A few years ago I made a choice to eat very little meat. Everyone who comes to a this dietary decision gets there for one of several reasons. For some, it's a matter of animal welfare. For me, it was the impact of excessive meat intake on my personal health: meat, particularly red meat and processed meat like bacon, has been linked to increased risk of heart disease, cancer, and other diseases. Plus, beef in particular is astonishingly carbon-intensive; were people to forgo only red meat in favor of beans (while, mind you, continuing to eat pork and poultry), the U.S. would come very near Paris Accord carbon emissions goals, all without a change in driving habits or other energy production from fossil fuels, and without a change in efficiency.
Giving up meat for me was astonishingly easy. I don't miss it. Were you to ask me to give up sweeteners, we'd have a problem. I like desserts more than I should, and despite my frequent screeds against bug juice, I have an occasional caffeine-free Diet Coke. But no meat? No problemo. Part of the reason for this is that we've had a big increase in the availability of meat substitutes in the past decade or so. This doesn't affect me so much as it affects people who eat with me. I can make meals that are almost meat that I can serve to carnivorous friends and family without feeling like I'm depriving them of anything. But hamburgers, the quintessential American food, have been a problem. I've tried multiple veggie patties and black bean patties. They're all mostly okay, but they're no substitute for real meat. You have to have in your mind that you're not eating a hamburger to enjoy them. You tell yourself, "This is a good veggie burger," but you can never convince yourself that you're eating a real-for-real hamburger.
Then I heard about Impossible Foods and their bleeding vegan hamburgers. I was intrigued, but there was no place near home for me to try one. But last summer I was in Houston a week or two before Hurricane Harvey. We found a Hopdoddy just west of Rice Stadium:
This was directly adjacent to Rice's semi-famous 1/3 mile "Bike Track," whose popularity I assume is at least partly due to the apocalyptic artillery-grade roughness of the surrounding streets. Hopdoddy was pushing the Impossible Burger hard:
But that didn't mean they didn't have the customary pile o' beef in their kitchen:
And it didn't mean that when I ordered on the waitress wouldn't say I was "brave." But when it arrived, so far, so good:
My burger looked like a million bucks. But I didn't get a chance to find out if my burger bled; it was well-done:
Impossible Burger has the look and feel of beef. It has the mouthfeel of beef. It just does. For all intents and purposes from the consumer end, this is beef. I tried a bite of my son's regular patty for a taste test. I'm a bit of an unreliable witness here; my enthusiasm for meatless foods taints my impression of these things. But honestly, the only difference was that his real burger was saltier. I suspect Impossible keeps the salt content lower to avoid dryness.
I liked the one I ate so much that I convinced my then-ten year-old daughter, a notorious carnivore, to try one. She will eat veggie patties, begrudgingly, the way somebody who's tasted whole milk will settle for almond milk on her cereal if they don't have a choice. But after tasting mine, she was enthusiastic to get her own. And she's had several since.

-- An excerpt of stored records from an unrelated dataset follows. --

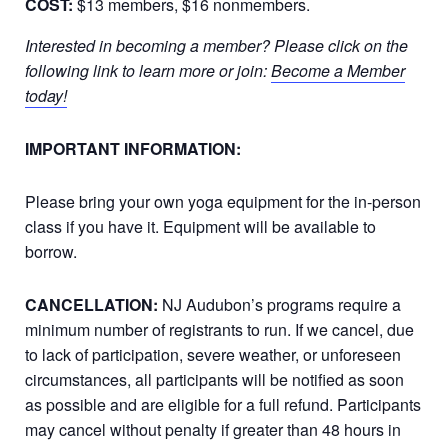
COST:
$13 members, $16 nonmembers.
Interested in becoming a member? Please click on the
following link to learn more or join:
Become a Member
today!
IMPORTANT INFORMATION:
Please bring your own yoga equipment for the in-person
class if you have it. Equipment will be available to
borrow.
CANCELLATION:
NJ Audubon’s programs require a
minimum number of registrants to run. If we cancel, due
to lack of participation, severe weather, or unforeseen
circumstances, all participants will be notified as soon
as possible and are eligible for a full refund. Participants
may cancel without penalty if greater than 48 hours in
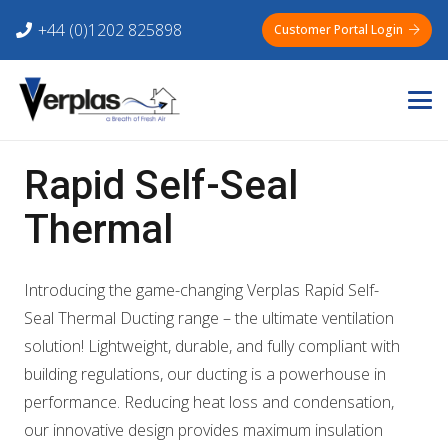
+44 (0)1202 825898
Customer Portal Login
Rapid Self-Seal
Thermal
Introducing the game-changing Verplas Rapid Self-
Seal Thermal Ducting range – the ultimate ventilation
solution! Lightweight, durable, and fully compliant with
building regulations, our ducting is a powerhouse in
performance. Reducing heat loss and condensation,
our innovative design provides maximum insulation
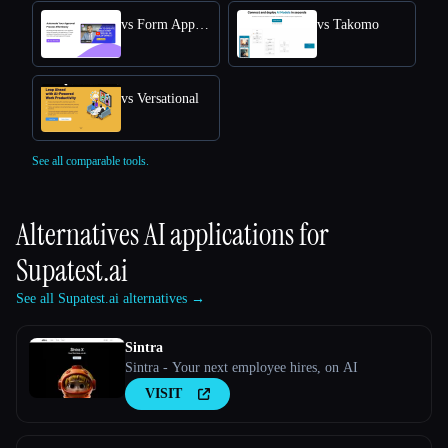
vs Form Approval
vs Takomo
vs Versational
See all comparable tools.
Alternatives AI applications for
Supatest.ai
See all Supatest.ai alternatives →
Sintra
Sintra - Your next employee hires, on AI
VISIT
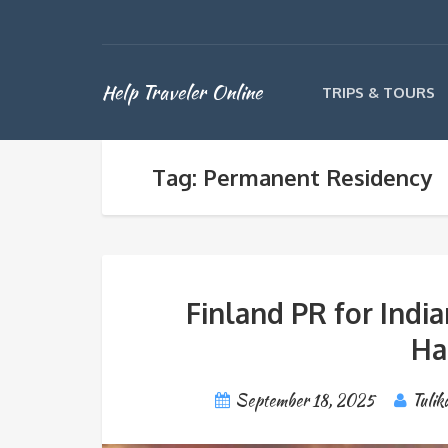
Help Traveler Online
TRIPS & TOURS
Tag: Permanent Residency
Finland PR for India
Ha
September 18, 2025
Tulik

The primary ingredients are wheat, coconut oil, potatoes, and heme. Heme is part of the molecule that carries oxygen in your bloodstream: "hemoglobin." Impossible gets its heme in the form of soy "leghemoglobin." Their website says they chose it because of taste and lack of allergenicity. I suppose this means people won't get a rash if they eat it. Not that I knew hemoglobin allergies were a big problem.
If you're the anti-GMO type (I'm most certainly not), beware that Impossible's leghemoglobin is produced by a genetically modified yeast. But it is 100% vegan. It's not gluten-free, which is a bummer for the small fraction of the population with celiac disease. For the remaining 99% of us, it's neither here nor there. Impossible burger patties are kosher. Halal are anticipated later this year.
My second Impossible Burger was in Washington, D.C., for a work trip. My daughter's, ironically, came with bacon:
My wife's medium-rare (not ordered that way, but delivered that way) patty gave us a chance to taste the heme without the searing. It definitely loses something. The seared heme is important:
I tried to convince my daughter that the tater tots were also "Impossible," but that since they were naturally made of potatoes the impossible factor was figuring out how to make them out of animals. She didn't buy it:
Impossible Burgers are now served in more than 1,500 restaurants. Since April, White Castle has been selling Impossible Sliders for just $1.99. After trying Impossible Burgers myself, I'm convinced that meat production in the way we've been practicing it for the past 100 years has an expiration date. We simply won't tolerate the health and environmental consequences of it when we have alternatives that are this good. I'm not here to tell you that Impossible Burgers represent any kind of achievement. Quite the contrary: as good as they are, they're just the beginning. Meatless "meat" is the worst today that it ever will be. It will only get better from here. Next phase vegetarian chicken? Faux eggs? Faux seafood?